Flood-hit regions in Central Europe will get billions in EU aid
WARSAW, Poland (AP) — European Union chief Ursula von der Leyen has pledged billions of euros in aid for Central European countries that suffered enormous damage to infrastructure and housing during the massive flooding that has claimed 24 lives so far in the region. She visited a flood-damaged area in southeastern Poland on Thursday and met with the government heads of the affected countries — Poland, Austria, the Czech Republic and Slovakia. She said funds will be quickly made available for repairs from the EU’s solidarity fund, as well as 10 billion euros — about $11 billion — from what is called the cohesion fund, meant for the most urgent repairs.
Residents of Springfield, Ohio, hunker down and pray for a political firestorm to blow over
SPRINGFIELD, Ohio (AP) — In the quiet corners of Springfield, Ohio — out of sight of the drumbeat of politicians, journalists, troopers and newly installed security cameras — people are attempting to carry on. Between the morning bomb sweeps of Springfield’s schools and the near daily afternoon media briefings, a hush comes over the city that residents say is uncanny, haunting even. They’re dismayed at being transformed overnight into a target for the nation’s vitriol. Residents say people are hunkered down and hoping the attention sparked by former President Donald Trump spreading unsubstantiated rumors about the city’s legal Haitian immigrants eating house pets during last week’s presidential debate will blow over.

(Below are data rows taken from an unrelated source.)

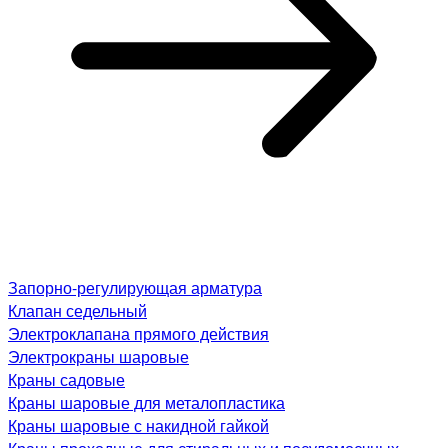
Запорно-регулирующая арматура
Клапан седельный
Электроклапана прямого действия
Электрокраны шаровые
Краны садовые
Краны шаровые для металопластика
Краны шаровые с накидной гайкой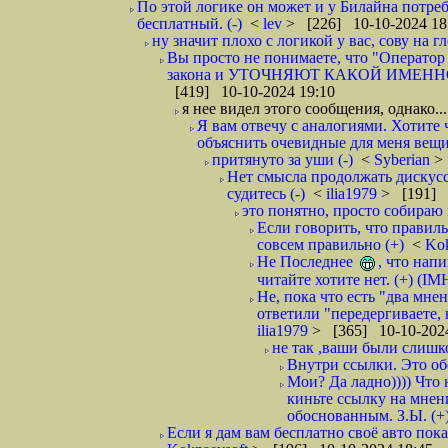
По этой логике он может и у Билайна потре
бесплатный. (-)
<
lev
> [226] 10-10-2024 18
ну значит плохо с логикой у вас, сову на гл
Вы просто не понимаете, что "Оператор 
закона и УТОЧНЯЮТ КАКОЙ ИМЕННО опе
[419] 10-10-2024 19:10
я нее видел этого сообщения, однако...
Я вам отвечу с аналогиями. Хотите 
объяснить очевидные для меня вещи
притянуто за уши (-)
<
Syberian
>
Нет смысла продолжать дискусси
судитесь (-)
<
ilia1979
> [191] 
это понятно, просто собираю 
Если говорить, что правиль
совсем правильно (+)
<
Ko
Не Последнее
, что нап
читайте хотите нет. (+) (IM
Не, пока что есть "два мне
ответили "передергиваете, 
ilia1979
> [365] 10-10-2024
не так ,ваши были слишк
Внутри ссылки. Это об
Мои? Да ладно)))) Что
киньте ссылку на мнени
обоснованным. З.Ы. (+
Если я дам вам бесплатно своё авто пока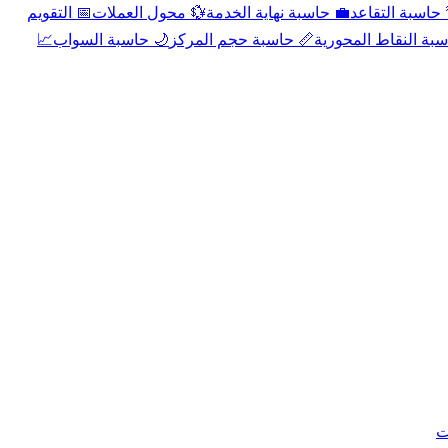
📅 التقويم
💱 محول العملات
💼 حاسبة نهاية الخدمة
🌴 حاسبة التقا
📈
🌙 حاسبة السواب
📏 حاسبة حجم المركز
📐 حاسبة النقاط الم
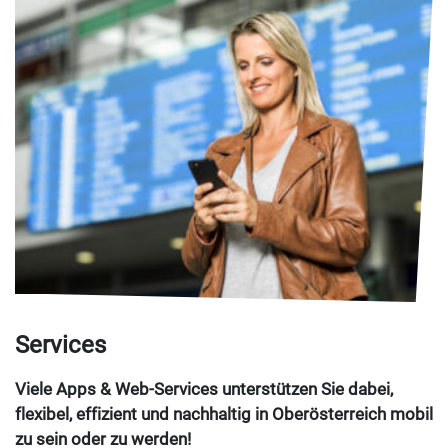
Services
Viele Apps & Web-Services unterstützen Sie dabei,
flexibel, effizient und nachhaltig in Oberösterreich mobil
zu sein oder zu werden!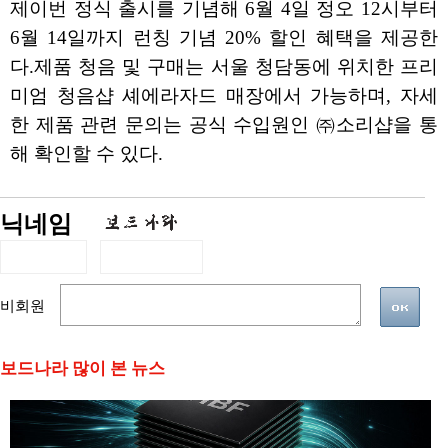
제이번 정식 출시를 기념해 6월 4일 정오 12시부터
6월 14일까지 런칭 기념 20% 할인 혜택을 제공한
다.제품 청음 및 구매는 서울 청담동에 위치한 프리
미엄 청음샵 셰에라자드 매장에서 가능하며, 자세
한 제품 관련 문의는 공식 수입원인 ㈜소리샵을 통
해 확인할 수 있다.
닉네임
비회원
보드나라 많이 본 뉴스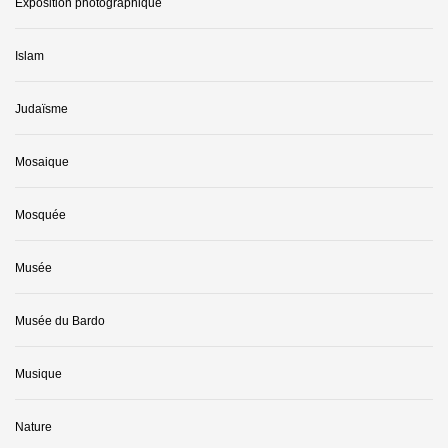
Exposition photographique
Islam
Judaïsme
Mosaique
Mosquée
Musée
Musée du Bardo
Musique
Nature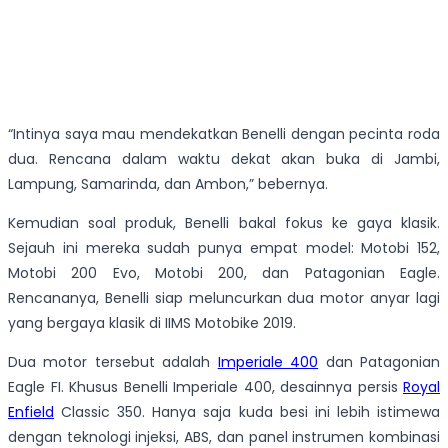
“Intinya saya mau mendekatkan Benelli dengan pecinta roda
dua. Rencana dalam waktu dekat akan buka di Jambi,
Lampung, Samarinda, dan Ambon,” bebernya.
Kemudian soal produk, Benelli bakal fokus ke gaya klasik.
Sejauh ini mereka sudah punya empat model: Motobi 152,
Motobi 200 Evo, Motobi 200, dan Patagonian Eagle.
Rencananya, Benelli siap meluncurkan dua motor anyar lagi
yang bergaya klasik di IIMS Motobike 2019.
Dua motor tersebut adalah
Imperiale 400
dan Patagonian
Eagle FI. Khusus Benelli Imperiale 400, desainnya persis
Royal
Enfield
Classic 350. Hanya saja kuda besi ini lebih istimewa
dengan teknologi injeksi, ABS, dan panel instrumen kombinasi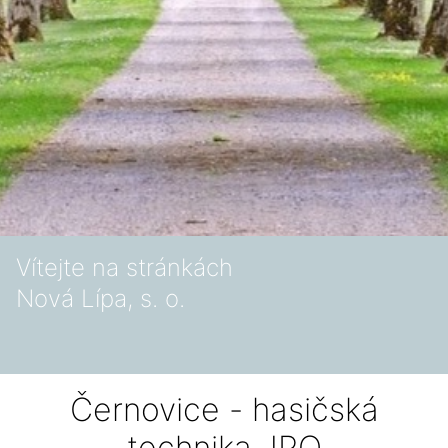
Vítejte na stránkách
Nová Lípa, s. o.
Černovice - hasičská
technika JPO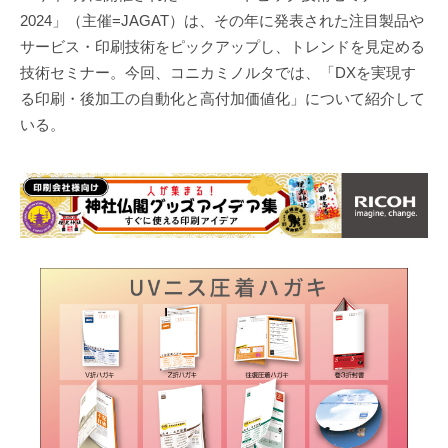
2024」（主催=JAGAT）は、その年に発表された注目製品や
サービス・印刷技術をピックアップし、トレンドを見定める
技術セミナー。今回、コニカミノルタでは、「DXを実現す
る印刷・後加工の自動化と高付加価値化」について紹介して
いる。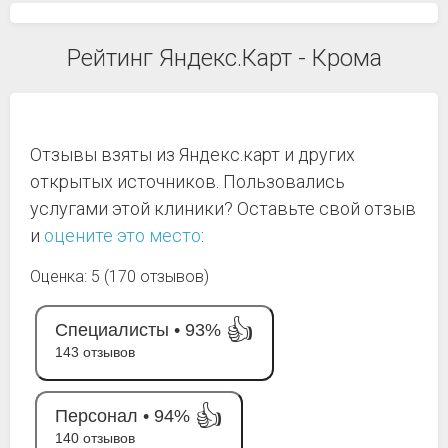
Рейтинг Яндекс.Карт - Крома
Отзывы взяты из Яндекс.карт и других
открытых источников. Пользовались
услугами этой клиники? Оставьте свой отзыв
и
оцените это место
:
Оценка: 5 (170 отзывов)
👍
Специалисты •
93%
143 отзывов
👍
Персонал •
94%
140 отзывов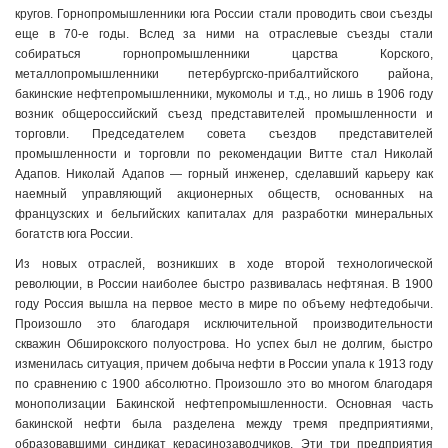
кругов. Горнопромышленники юга России стали проводить свои съезды
еще в 70-е годы. Вслед за ними на отраслевые съезды стали
собираться горнопромышленники царства Корского,
металлопромышленники петербургско-прибалтийского района,
бакинские нефтепромышленники, мукомолы и т.д., но лишь в 1906 году
возник общероссийский съезд представителей промышленности и
торговли. Председателем совета съездов представителей
промышленности и торговли по рекомендации Витте стал Николай
Адапов. Николай Адапов — горный инженер, сделавший карьеру как
наемный управляющий акционерных обществ, основанных на
французских и бельгийских капиталах для разработки минеральных
богатств юга России.
Из новых отраслей, возникших в ходе второй технологической
революции, в России наиболее быстро развивалась нефтяная. В 1900
году Россия вышла на первое место в мире по объему нефтедобычи.
Произошло это благодаря исключительной производительности
скважин Обширокского полуострова. Но успех был не долгим, быстро
изменилась ситуация, причем добыча нефти в России упала к 1913 году
по сравнению с 1900 абсолютно. Произошло это во многом благодаря
монополизации Бакинской нефтепромышленности. Основная часть
бакинской нефти была разделена между тремя предприятиями,
образовавшими синдикат керасинозаводчиков. Эти три предприятия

A gold mining town in Congo has become an mpox hot spot as a new strain spreads
KAMITUGA, Congo (AP) — Congo’s South Kivu province is at the epicenter of the world’s latest mpox outbreak, in what the World Health Organization has called a global health emergency. A new strain of the virus is rapidly spreading, largely through skin-to-skin contact, sparking alarm among disease experts. Public health officials have zeroed in on Kamituga, a remote yet bustling gold mining town that attracts miners, sex workers and traders who are constantly on the move. Health officials say cases found in other parts of eastern Congo can be traced back here, but a lack of funds, vaccines and information is making it difficult to stem the spread. Since the outbreak began, nearly 1,000 people in Kamituga have been infected and eight have died, half of them children.